21/04/2012

Brassens (partie 5)

André Tillieu, intime de Brassens, nous apprend encore qu’outre les poètes qu’il a chantés, Brassens aimait aussi Verhaeren, François Maynard, évidemment Jean de La Fontaine dont les fables furent le dernier livre de chevet, Nerval, Baudelaire, Prudhomme, Apollinaire, Georges Fourest, Tristan Derème ou Jacques Prévert. Bien sûr, c’est une indication, Tillieu ne cherche pas ici à être exhaustif. (Ici, à droite, Brassens et Paul Fort)

Nous vous l’avons dit, nous mettons essentiellement en avant les œuvres moins souvent diffusées. Petit écart, nous diffusons néanmoins le célèbre et très gracieux « Je me suis fait tout petit ».

La chanson qui vient, en raison de la qualité de sa formulation et de son imagier, mérite toute notre estime. De petits prodiges poétiques s’y trouvent déposés comme ce puissant et poétique raccourci : « Est-il encore debout le chêne / Ou le sapin de mon cercueil ? ». Il y a là quelques élégances. Faisant la tombe buissonnière, le personnage de la chanson s’explique : « Je veux partir pour l’autre monde par les chemins des écoliers ». Le chrysanthème effeuillé y est nommé la marguerite des morts. Les images sont extrêmement plaisantes. « Ici-gît une feuille morte, ici finit mon testament ». Georges Brassens chante : « Le Testament »  
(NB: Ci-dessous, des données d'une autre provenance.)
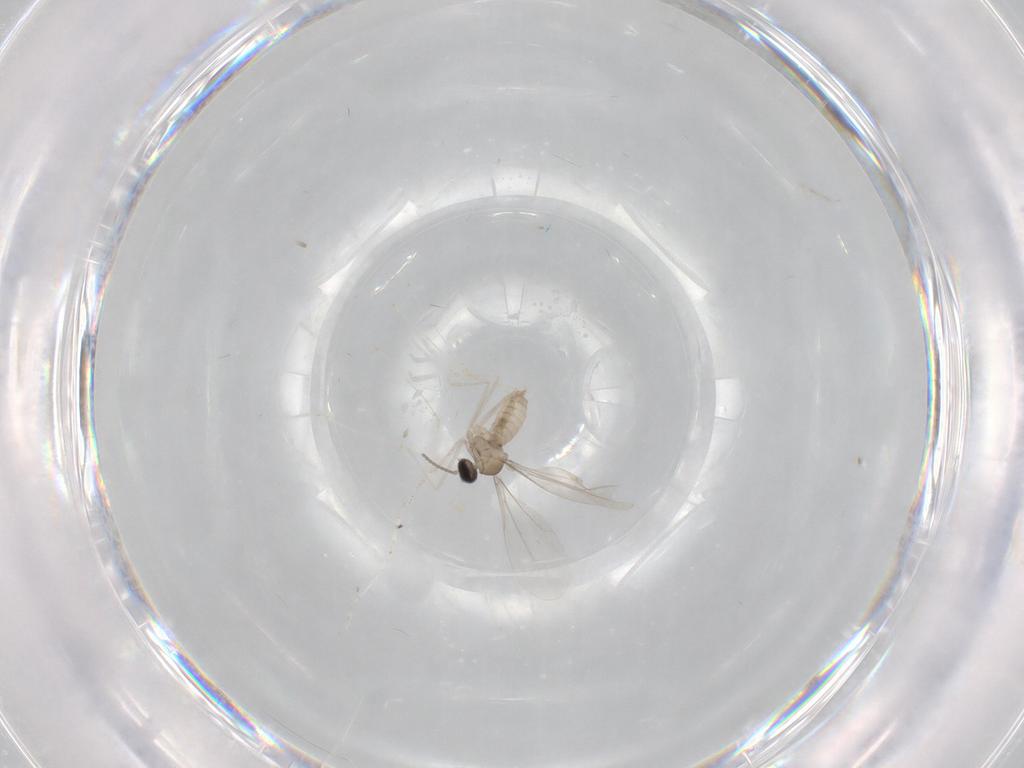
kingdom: Animalia
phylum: Arthropoda
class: Insecta
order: Diptera
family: Cecidomyiidae
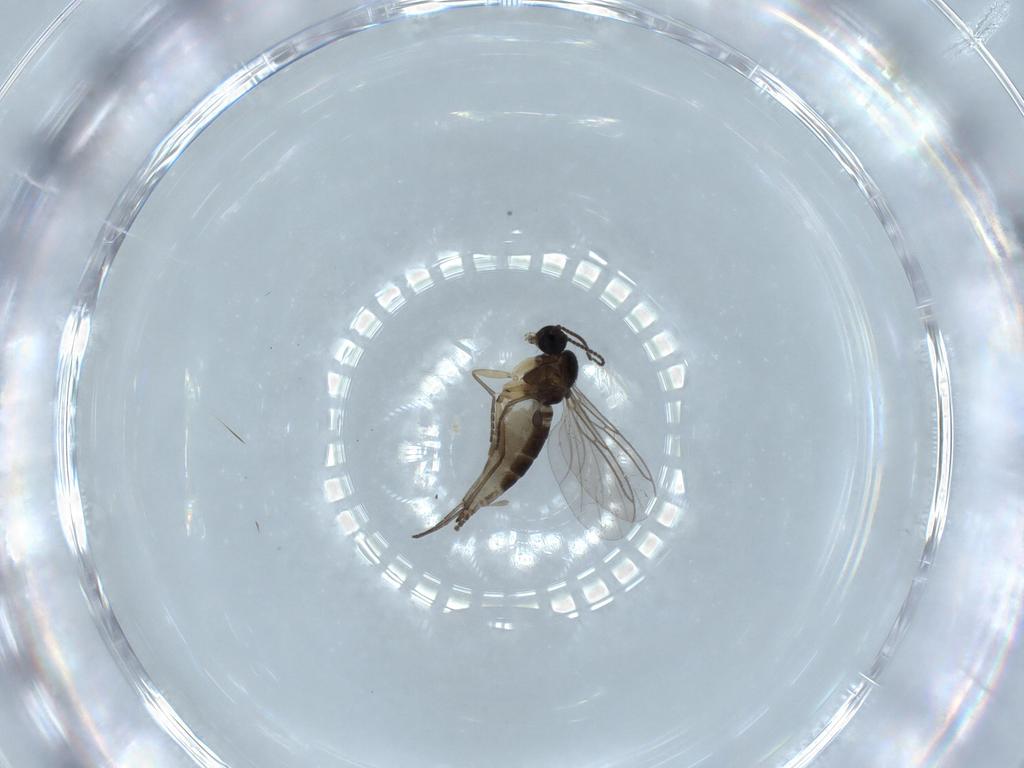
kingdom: Animalia
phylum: Arthropoda
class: Insecta
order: Diptera
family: Sciaridae
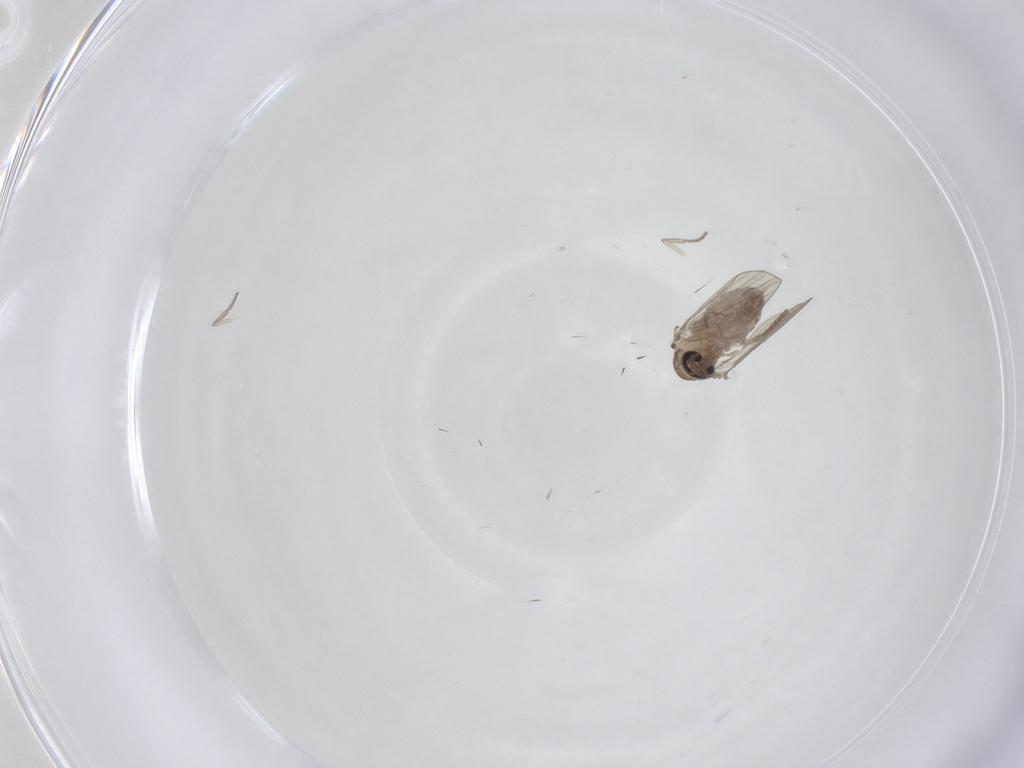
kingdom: Animalia
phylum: Arthropoda
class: Insecta
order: Diptera
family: Psychodidae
C’est tout le problème, quand on a le bonheur de consacrer une édition à un artiste de la trempe de Brassens, d’opérer des choix. Affreux casse-tête. On est hélé de tous côtés. On ne sait où donner de la tête. Entre 1952 et 1976, Brassens compose quatorze albums de chansons. A cela, on ajoutera un album-live enregistré en Grande-Bretagne en 1974. Faisons l’économie des nombreux albums-live posthumes et de l’impressionnante suite de coffrets. Les 14 albums officiels, enregistrés du vivant de l’artiste sont La Mauvaise Réputation, en 1952, Le Vent, en 53, Les Sabots d’Hélène en 1954 , Je me suis fait tout petit en 1956,Oncle Archibald en 57, Le Pornographe en 58, Les Funérailles d’antan en 60, Le temps ne fait rien à l’affaire en 1961, Les Trompettes de la Renommée en 62, Les Copains d’abord en 64, Supplique pour être enterré sur la page de Sète en 66, Misogynie à part en 69, Fernande en 72 et Trompe-la-mort en 76. On pourrait, après cette énumération, se désaltérer un instant dans un petit bistrot parisien. Gaffe, pas d’œillade à la patronne, toute audace est sévèrement punie. On écoute « Le Bistrot »

Brassens, ce dimanche, à la une du Scaphandrier sur Run 88.1. Là, pour brosser un portrait original de Brassens, nous allons recourir à notre ami André Tillieu et à nos archives personnelles.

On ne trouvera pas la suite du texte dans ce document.